Factoring, aka ‘ Receivable Finance ‘ is the other huge driver in trade finance in Canada. In some cases, it’s the only way for firms to be able to sell and finance clients in other geographies/countries.
The rise of ‘ online finance ‘ also can’t be diminished. Whether it’s accessing ‘ crowdfunding’ or sourcing working capital term loans, the technological pace continues at what seems a feverish pace. One only has to read a business daily such as the Globe & Mail or Financial Post to understand the challenge of small business accessing business capital.
Business owners/financial mgrs often find their company at a ‘ turning point ‘ in their history – that time when financing is needed or opportunities and risks can’t be taken. While putting or getting new equity in the business is often impossible, the reality is that the majority of businesses with SME commercial finance needs aren’t, shall we say, ‘ suited’ to this type of funding and capital raising. Business loan interest rates vary with non-traditional financing but offer more flexibility and ease of access to capital.
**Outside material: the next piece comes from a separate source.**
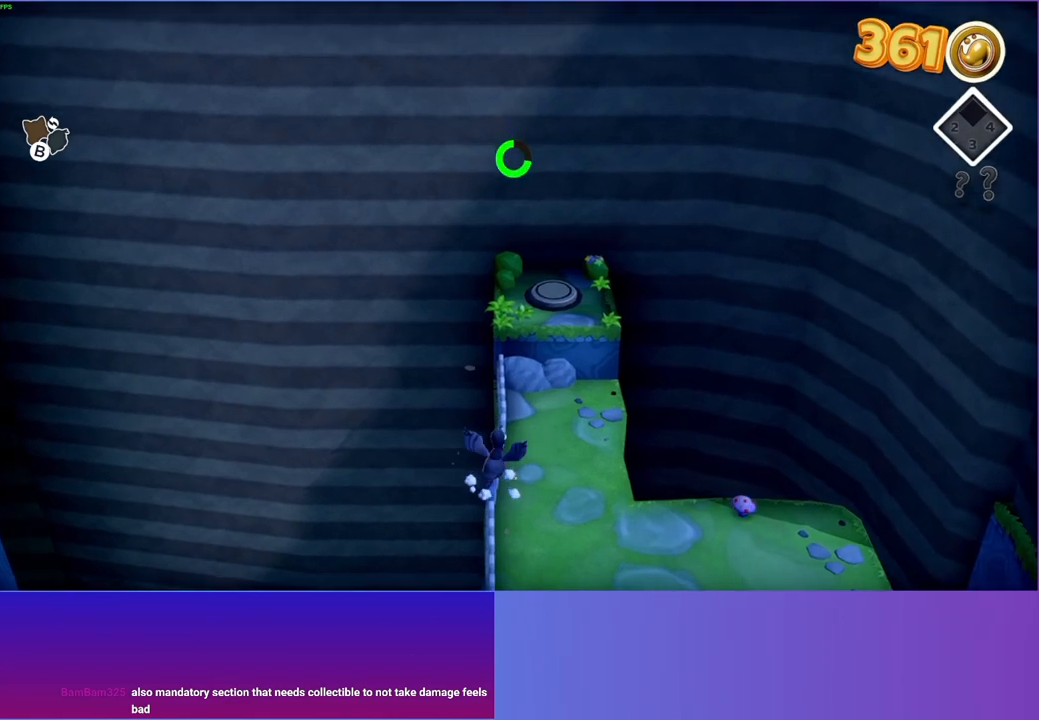
{"buttons": ["A"], "left_stick": "up", "right_stick": "center", "events": [[267, "A", "down"]]}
We’re also the first to remind clients that they should not forget govt solutions in business capital. Two of the best programs are the GovernmentSmall Business Loan Canada (maximum availability = $ 1,000,000.00) as well as the SR&ED program which allows business owners to recapture R&D capital costs. Sred credits can also be financed once they are filed.
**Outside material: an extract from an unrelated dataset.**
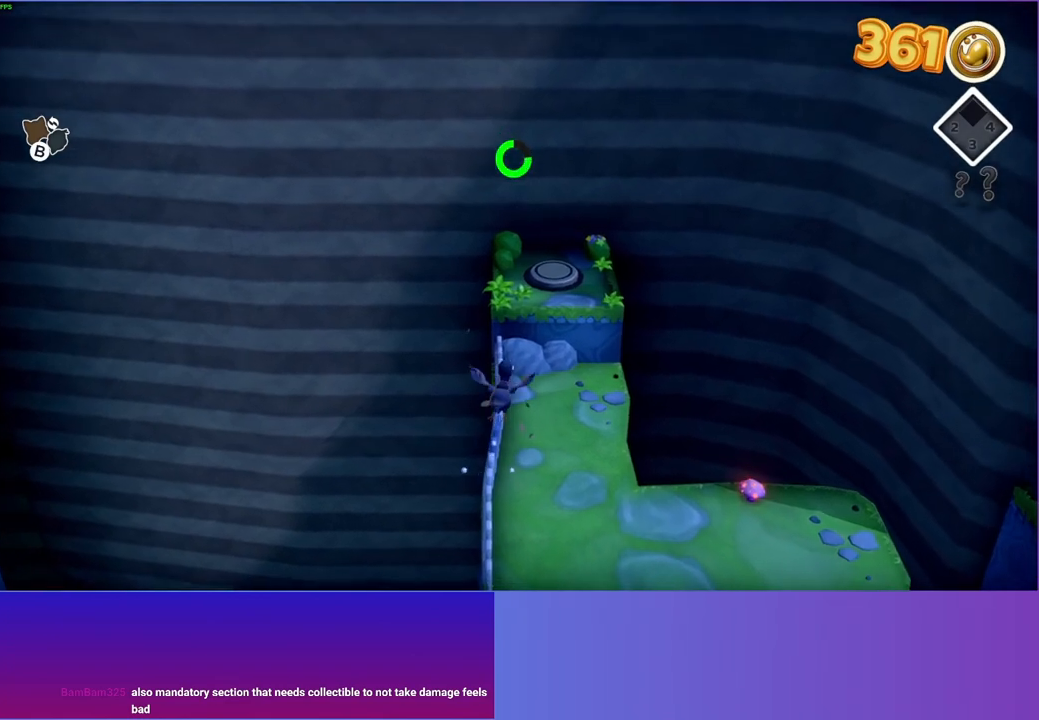
{"buttons": [], "left_stick": "up-right", "right_stick": "center", "events": [[17, "A", "up"], [200, "A", "down"], [333, "left_stick", "up-right"], [383, "A", "up"]]}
Those latter two finance alternatives are often very well suited to business start up loans. We should not forget that asset finance, often called ‘ ABL ‘ by those Bay Street guys, can even be used as a loan to buy a business.
If you’re looking to get the right balance of liquidity and risk coupled with the flexibility to grow your business seek out and speak to a trusted, credible and experienced Canadian business financing advisor with a track record of business finance success who can assist you with your funding needs.